I was expecting more people I knew from the School to be attending. I know it appears crass but about the only
enjoyment a person, other than the person of honor, gets attending one of these
things is seeing friends who you have not seen for many years. It brings back memories usually of the good
kind. I was surprised about the few
people in attendance of the many who had worked for him. And, most of them were younger than he so I
assume they are still alive. I suppose
this should tell us something about this person.
Another observation about his life history was the failure in his eulogy to
note his employment with the federal government for many years. This omission is of course another deletion in
his life history. I suppose this act was his pay back for being forced to retire
from the government for the rumor was that he had committed some illegal
activity and was given an opportunity to retire or face some legal
problems.
My friends and I did not attend the traditional meal following the activities. I understand food is served following these
things because they make a person hungry.
I must say I have not found that to be the case but then what do I know.

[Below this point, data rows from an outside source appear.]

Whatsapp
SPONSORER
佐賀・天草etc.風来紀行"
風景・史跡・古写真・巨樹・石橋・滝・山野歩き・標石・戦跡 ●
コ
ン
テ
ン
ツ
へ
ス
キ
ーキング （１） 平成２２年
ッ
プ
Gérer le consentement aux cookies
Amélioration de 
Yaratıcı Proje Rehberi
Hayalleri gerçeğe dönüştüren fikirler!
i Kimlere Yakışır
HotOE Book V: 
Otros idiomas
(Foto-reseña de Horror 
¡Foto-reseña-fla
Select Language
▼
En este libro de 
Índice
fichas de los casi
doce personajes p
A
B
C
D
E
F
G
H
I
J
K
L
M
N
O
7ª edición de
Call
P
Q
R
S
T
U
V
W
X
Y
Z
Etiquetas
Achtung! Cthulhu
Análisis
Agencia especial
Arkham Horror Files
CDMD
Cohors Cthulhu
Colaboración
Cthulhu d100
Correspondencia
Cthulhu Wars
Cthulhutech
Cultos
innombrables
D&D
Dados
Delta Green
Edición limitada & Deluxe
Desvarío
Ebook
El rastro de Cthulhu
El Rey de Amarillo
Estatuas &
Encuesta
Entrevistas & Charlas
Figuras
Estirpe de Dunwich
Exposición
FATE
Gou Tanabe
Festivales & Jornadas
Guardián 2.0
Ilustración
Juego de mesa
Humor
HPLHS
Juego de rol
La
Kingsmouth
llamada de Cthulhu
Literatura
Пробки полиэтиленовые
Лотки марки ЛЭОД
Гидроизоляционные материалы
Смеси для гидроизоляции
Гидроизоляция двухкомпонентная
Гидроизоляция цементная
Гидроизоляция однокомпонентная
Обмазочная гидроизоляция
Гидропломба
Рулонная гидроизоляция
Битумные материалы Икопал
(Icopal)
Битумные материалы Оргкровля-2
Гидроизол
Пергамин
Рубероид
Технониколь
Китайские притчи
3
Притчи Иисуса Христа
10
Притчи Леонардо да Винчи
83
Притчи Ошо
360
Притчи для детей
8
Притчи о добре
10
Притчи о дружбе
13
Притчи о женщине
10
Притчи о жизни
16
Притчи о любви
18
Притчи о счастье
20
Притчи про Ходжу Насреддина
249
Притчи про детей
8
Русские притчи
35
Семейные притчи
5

It was nearing noon so we decided to
have lunch at a local restaurant. I would
call the food fair but then gourmet food can not be expected in such a small
town. One of us had heard of an
outstanding German restaurant there but when we found it that was where the
death meal was going to be and as a buffet.
Our trip home was without incident as we talked about various subjects all
without any thoughts of the Service, other than my concern about leaving out
his divorced wife, daughter, and grandson in the obituary. I was sure that what had been done was
probably illegal. But I was wrong and in
doing my research on the subject on the Web learned a lot about writing obituaries
and eulogies. Who knows some of this
information might be useful to me when I write the notice of my death, you know
my Life Tribute. Of course now I must
make a decision will I or won’t I include my divorced wife in my Tribute now
that I know I can hide all of my life failures and mistakes.